Sex with wife below 18 years is rape, rules Supreme Court

Section 375 of the Indian Penal Code, which defines the offence of rape, has an exception clause that says intercourse or sexual act by a man with his wife, not below 15 years, is not rape. However, the age of consent is 18 years.

Written by ANANTHAKRISHNAN G | New Delhi | Published:October 11, 2017 8:51 pm
rape, Supreme court sex, age of consent, child marriage, supreme court, sc age of consent, sex, sex rape, rape sex, sex with minor wife rape, sc rape verdict, 18 year old wife, supreme court, marital rape, The bench asked the Centre and the states to take proactive steps to prohibit child marriage across the country.

In a landmark verdict, the Supreme Court today criminalised sexual intercourse by a husband with his wife who is 18 years of age. The decision applies to all faiths and will go a long way in acting as a deterrent against child marriage which although prohibited under the law is still prevalent in many parts of the country.

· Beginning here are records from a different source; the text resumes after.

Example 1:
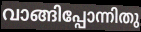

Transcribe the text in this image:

വാങ്ങിപ്പോന്നിതു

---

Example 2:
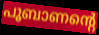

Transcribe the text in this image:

പൂബാണന്റെ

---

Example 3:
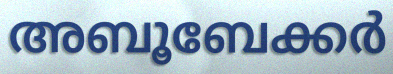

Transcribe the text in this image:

അബൂബേക്കർ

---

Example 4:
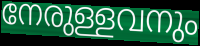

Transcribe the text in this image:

നേരുള്ളവനും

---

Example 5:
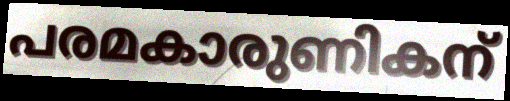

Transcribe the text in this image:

പരമകാരുണികന്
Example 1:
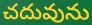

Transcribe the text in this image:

చదువును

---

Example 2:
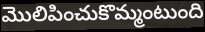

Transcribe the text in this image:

మొలిపించుకొమ్మంటుంది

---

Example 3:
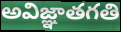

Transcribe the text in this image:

అవిజ్ఞాతగతి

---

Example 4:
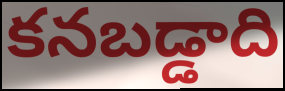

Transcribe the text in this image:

కనబడ్డాది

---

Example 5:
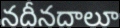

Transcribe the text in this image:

నదీనదాలూ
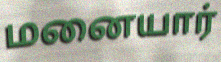
மனையார்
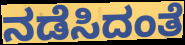
ನಡೆಸಿದಂತೆ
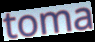
toma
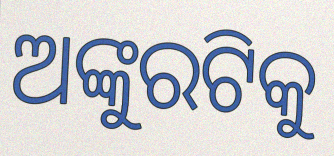
ଅଙ୍କୁରଟିକୁ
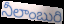
నీలాంబురి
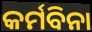
କର୍ମବିନା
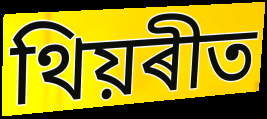
থিয়ৰীত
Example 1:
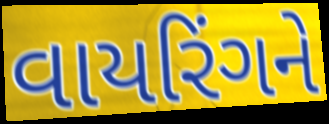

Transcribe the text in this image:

વાયરિંગને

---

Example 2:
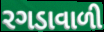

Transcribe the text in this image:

રગડાવાળી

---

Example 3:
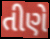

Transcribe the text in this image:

તીણે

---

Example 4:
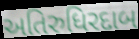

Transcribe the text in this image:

અતિરુધિરદાબ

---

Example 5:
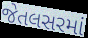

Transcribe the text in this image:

જેતલસરમાં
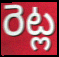
రెట్ల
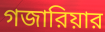
গজারিয়ার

Section 375 of the Indian Penal Code, which defines the offence of rape, has an exception clause that says intercourse or sexual act by a man with his wife, not below 15 years, is not rape. However, the age of consent is 18 years.

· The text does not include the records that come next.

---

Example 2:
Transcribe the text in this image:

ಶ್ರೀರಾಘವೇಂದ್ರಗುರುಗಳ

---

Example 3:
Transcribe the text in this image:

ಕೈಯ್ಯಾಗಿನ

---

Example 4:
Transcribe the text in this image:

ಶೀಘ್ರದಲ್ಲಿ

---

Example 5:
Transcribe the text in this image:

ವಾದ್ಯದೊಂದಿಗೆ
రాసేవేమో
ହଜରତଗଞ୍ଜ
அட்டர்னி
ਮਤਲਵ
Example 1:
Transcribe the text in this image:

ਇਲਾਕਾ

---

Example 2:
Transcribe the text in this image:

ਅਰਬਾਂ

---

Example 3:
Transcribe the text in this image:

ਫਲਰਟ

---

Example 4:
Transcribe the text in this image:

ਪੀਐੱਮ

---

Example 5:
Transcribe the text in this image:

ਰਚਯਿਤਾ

A bench of Justices Madan B Lokur and Deepak Gupta read down this exception arguing that it was inconsistent with other statutes dealing with children such as The Prohibition of Prevention of Child Marriage Act (PCMA), Juvenile Justice Act and The Protection of Children from Sexual Offences (POCSO) Act — all these have fixed the minimum age of the girl child for sexual relations at eighteen.

“…In our opinion, sexual intercourse with a girl below 18 years of age is rape regardless of whether she is married or not,” the court said adding: “The exception carved out in the IPC creates an unnecessary and artificial distinction between a married girl child and an unmarried girl child and has no rational nexus with any unclear objective sought to be achieved. The artificial distinction is discriminatory and is definitely not in the interest of the girl child.”

It was also “contrary to the philosophy and ethos of Article 15(3) of the Constitution as well as contrary to Article 21 of the Constitution and our commitments in international conventions…and to the philosophy behind some statutes, the bodily integrity of the girl child and her reproductive choice,” the judgment said adding it was “dreadful” that it also “turns a blind eye to trafficking of the girl child..which is such a horrible social evil”.

The court was hearing a petition by Delhi-based child rights NGO Independent Thought.

The “only pragmatic opinion available” was “to read (this) exception to Section 375 of the IPC in a purposive manner to make it in consonance with the POCSO Act, the spirit of other pro-child legislations and the human rights of a married girl child”, Justice Lokur wrote in his judgement which ran into 70 pages.

Justice Gupta, who wrote a separate judgment concurring with Justice Lokur, said the said exception was liable to be struck down as it is “arbitrary, capricious, whimsical and violative of the rights of the girl child and not fair, just and reasonable and, therefore, violative of Article 14, 15 and 21 of the Constitution of India”.

He also clarified that the judgment will have “prospective effect” meaning it will not apply to past cases and that cognizance of such offences can be taken only in accordance with the provisions of section 198(6) of the Criminal Procedure Code. The provision says that court shall not take cognizance of an offence under Section 376 IPC “if more than one year has elapsed from the date of commission of the offence”.

The bench, however, clarified that it was not making any observation on “marital rape” of a woman who is 18 years of age and above as the issue was not before the court.

The question whether marital rape should be criminalised is pending before the Delhi High Court where the Centre has filed an affidavit opposing this saying that doing so may destabilize the institution of marriage apart from being an easy tool for harassing husbands.

Today’s judgment also referred to the counter affidavit of the Government of India which drew the attention of the court to the National Family Health Survey – 3 (of 2005) which states that 46 percent of women in Indian between the ages of 18 and 29 were married before the age of 18 years.

On PCMA, which says that a child marriage is not void, but only voidable at the option of any of the parties, the order said “in other words a child marriage is sought to be somehow ‘legitimized’ by the Union of India and the onus for having it declared voidable or a nullity is placed on the child bride or the groom”.

Justice Gupta also answered the question whether the court by invalidating the exception will be creating a new offence which the legislature did not intend to make. “In my view, as far as this case is concerned, this Court is not creating any new offence but only removing what was unconstitutional and offensive.”

The bench asked the Centre and the states to take proactive steps to prohibit child marriage across the country.